_PROBLEM TO SOLVE_. The records that follow are to be copied word for word. Pictures should be omitted.

━━━━━ DATA ━━━━━

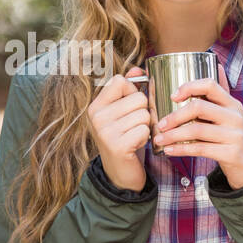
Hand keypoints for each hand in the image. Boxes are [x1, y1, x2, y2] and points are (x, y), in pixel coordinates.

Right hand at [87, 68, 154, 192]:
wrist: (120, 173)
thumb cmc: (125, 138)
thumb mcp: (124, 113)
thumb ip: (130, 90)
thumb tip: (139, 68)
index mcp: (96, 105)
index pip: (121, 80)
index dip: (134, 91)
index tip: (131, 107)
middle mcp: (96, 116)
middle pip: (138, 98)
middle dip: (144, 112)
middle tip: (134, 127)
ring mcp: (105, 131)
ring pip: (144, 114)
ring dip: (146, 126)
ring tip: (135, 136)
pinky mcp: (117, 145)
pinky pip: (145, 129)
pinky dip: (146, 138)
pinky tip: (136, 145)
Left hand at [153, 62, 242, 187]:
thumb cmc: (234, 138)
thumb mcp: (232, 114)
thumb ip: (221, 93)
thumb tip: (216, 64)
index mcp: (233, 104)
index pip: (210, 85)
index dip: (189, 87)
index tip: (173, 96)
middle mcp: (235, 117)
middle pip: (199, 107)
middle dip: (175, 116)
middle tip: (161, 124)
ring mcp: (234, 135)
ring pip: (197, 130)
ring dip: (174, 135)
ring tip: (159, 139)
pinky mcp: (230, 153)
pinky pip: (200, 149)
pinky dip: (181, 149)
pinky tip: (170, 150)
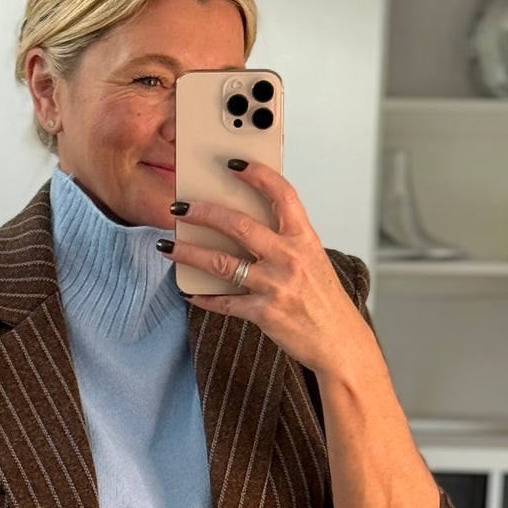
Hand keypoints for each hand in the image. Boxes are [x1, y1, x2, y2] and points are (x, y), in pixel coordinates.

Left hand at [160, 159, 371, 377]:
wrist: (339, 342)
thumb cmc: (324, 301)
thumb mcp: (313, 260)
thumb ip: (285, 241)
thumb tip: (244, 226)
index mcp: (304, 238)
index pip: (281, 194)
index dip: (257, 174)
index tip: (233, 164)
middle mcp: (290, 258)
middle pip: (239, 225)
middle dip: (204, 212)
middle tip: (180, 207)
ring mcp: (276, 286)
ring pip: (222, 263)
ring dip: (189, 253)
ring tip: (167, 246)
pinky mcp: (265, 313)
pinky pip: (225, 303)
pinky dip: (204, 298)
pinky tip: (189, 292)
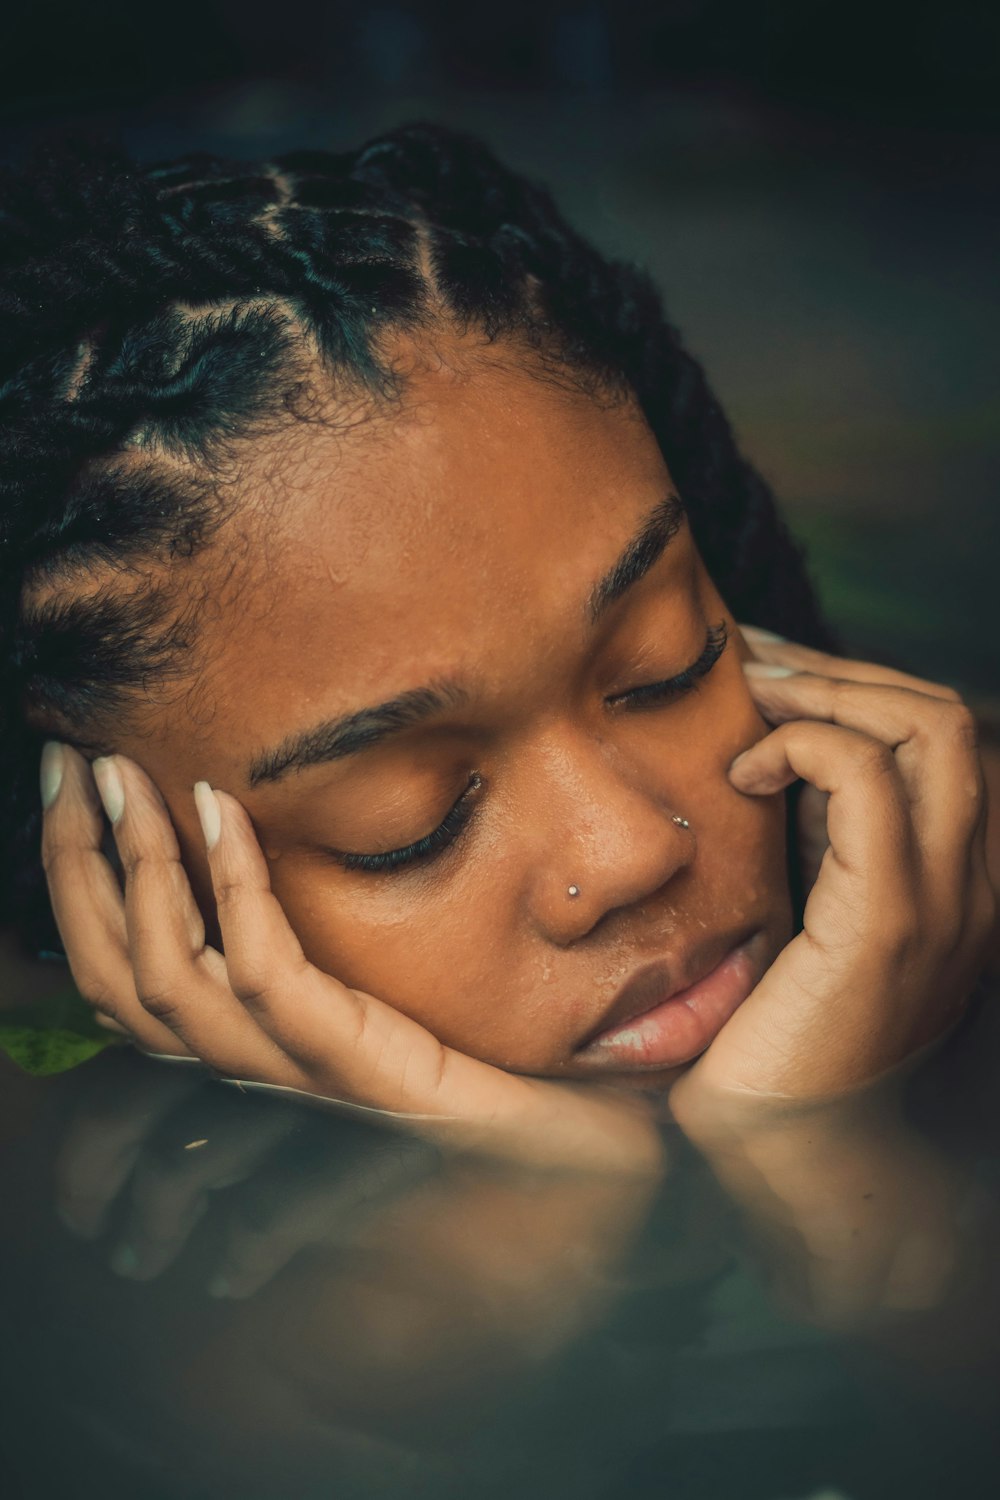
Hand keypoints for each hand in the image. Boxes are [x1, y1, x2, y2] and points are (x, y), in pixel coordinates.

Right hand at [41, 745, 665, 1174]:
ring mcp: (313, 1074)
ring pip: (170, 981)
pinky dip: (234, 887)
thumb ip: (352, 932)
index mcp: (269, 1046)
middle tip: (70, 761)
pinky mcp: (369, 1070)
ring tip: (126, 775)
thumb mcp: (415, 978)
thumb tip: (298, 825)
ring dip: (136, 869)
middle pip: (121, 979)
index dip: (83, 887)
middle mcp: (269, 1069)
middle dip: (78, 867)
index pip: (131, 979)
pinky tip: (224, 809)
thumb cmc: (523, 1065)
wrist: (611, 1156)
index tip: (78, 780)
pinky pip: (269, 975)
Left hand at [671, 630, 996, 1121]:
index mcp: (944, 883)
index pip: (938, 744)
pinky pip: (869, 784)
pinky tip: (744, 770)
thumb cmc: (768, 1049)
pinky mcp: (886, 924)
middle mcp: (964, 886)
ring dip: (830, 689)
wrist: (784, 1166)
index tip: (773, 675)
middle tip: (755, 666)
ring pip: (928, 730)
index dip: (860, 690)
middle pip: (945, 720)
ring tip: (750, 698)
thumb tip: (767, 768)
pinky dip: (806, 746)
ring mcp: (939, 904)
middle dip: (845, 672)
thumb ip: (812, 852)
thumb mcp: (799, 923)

━━━━━

_RESPONSE TO THE EXERCISE_.
Hand keypoints for each hand in the image. Boxes are [x1, y1, x2, y2] and points are (x, y), in pixel coordinates.

Right hand at [87, 68, 154, 192]:
wrist: (120, 173)
thumb cmc: (125, 138)
thumb mcp: (124, 113)
thumb ip: (130, 90)
thumb tip: (139, 68)
index mcp: (96, 105)
index pip: (121, 80)
index dip: (134, 91)
index tip: (131, 107)
middle mcp: (96, 116)
middle pip: (138, 98)
middle dip: (144, 112)
middle tip: (134, 127)
ring mcp: (105, 131)
ring pip: (144, 114)
ring dip: (146, 126)
ring tip: (135, 136)
pinky mcp: (117, 145)
pinky pip: (145, 129)
pinky dip: (146, 138)
pinky tip: (136, 145)
Left hand at [153, 62, 242, 187]:
thumb cmc: (234, 138)
thumb mcp: (232, 114)
thumb ip: (221, 93)
thumb tip: (216, 64)
index mcp: (233, 104)
index pip: (210, 85)
index dip: (189, 87)
index tip: (173, 96)
middle mcp: (235, 117)
middle pip: (199, 107)
middle dip: (175, 116)
middle tip: (161, 124)
ring mcp: (234, 135)
ring pip: (197, 130)
ring dip: (174, 135)
ring tip: (159, 139)
pinky mcp: (230, 153)
pinky pip: (200, 149)
pinky dip: (181, 149)
pinky tip: (170, 150)
Hand keypoints for each hand in the image. Boxes are [x1, y1, x2, y2] and points are (x, y), in pixel coordinates.

Left hand at [160, 159, 371, 377]:
wrist: (339, 342)
thumb cmc: (324, 301)
thumb mcp: (313, 260)
thumb ip: (285, 241)
thumb tip: (244, 226)
index mcp: (304, 238)
index pip: (281, 194)
index dip: (257, 174)
index tip: (233, 164)
middle mcp: (290, 258)
middle pip: (239, 225)
middle dip: (204, 212)
middle tip: (180, 207)
ring mcp: (276, 286)
ring pip: (222, 263)
ring dip: (189, 253)
ring tip: (167, 246)
pinky mcp: (265, 313)
pinky pip: (225, 303)
pinky dip: (204, 298)
pinky tip: (189, 292)
Hand keypoints for each hand in the image. Boxes are [x1, y1, x2, y2] and points are (x, y), in pixel coordinates.

Right hand at [41, 745, 665, 1174]:
ring mcp: (313, 1074)
ring pip: (170, 981)
pinky dip: (234, 887)
thumb ip: (352, 932)
index mcp: (269, 1046)
middle tip: (70, 761)
pinky mcp: (369, 1070)
ring tip: (126, 775)
thumb mcp: (415, 978)
thumb tip: (298, 825)
ring dip: (136, 869)
middle pip: (121, 979)
index dip: (83, 887)
middle mcp: (269, 1069)
middle dip: (78, 867)
index pip: (131, 979)
pinky tip: (224, 809)
thumb cmc: (523, 1065)
wrist: (611, 1156)
index tip: (78, 780)
pinky pip: (269, 975)
Left hand at [671, 630, 996, 1121]:
index mcp: (944, 883)
index pip: (938, 744)
pinky pip: (869, 784)
pinky tip: (744, 770)
thumb cmc: (768, 1049)
pinky mcp: (886, 924)
middle mcp: (964, 886)
ring dip: (830, 689)
wrist: (784, 1166)
index tip: (773, 675)
middle tip: (755, 666)
ring pip: (928, 730)
index dip: (860, 690)
middle pip: (945, 720)
ring tip: (750, 698)
thumb tip: (767, 768)
pinky dip: (806, 746)
ring mcp: (939, 904)
middle dip: (845, 672)
thumb ip: (812, 852)
thumb mcp: (799, 923)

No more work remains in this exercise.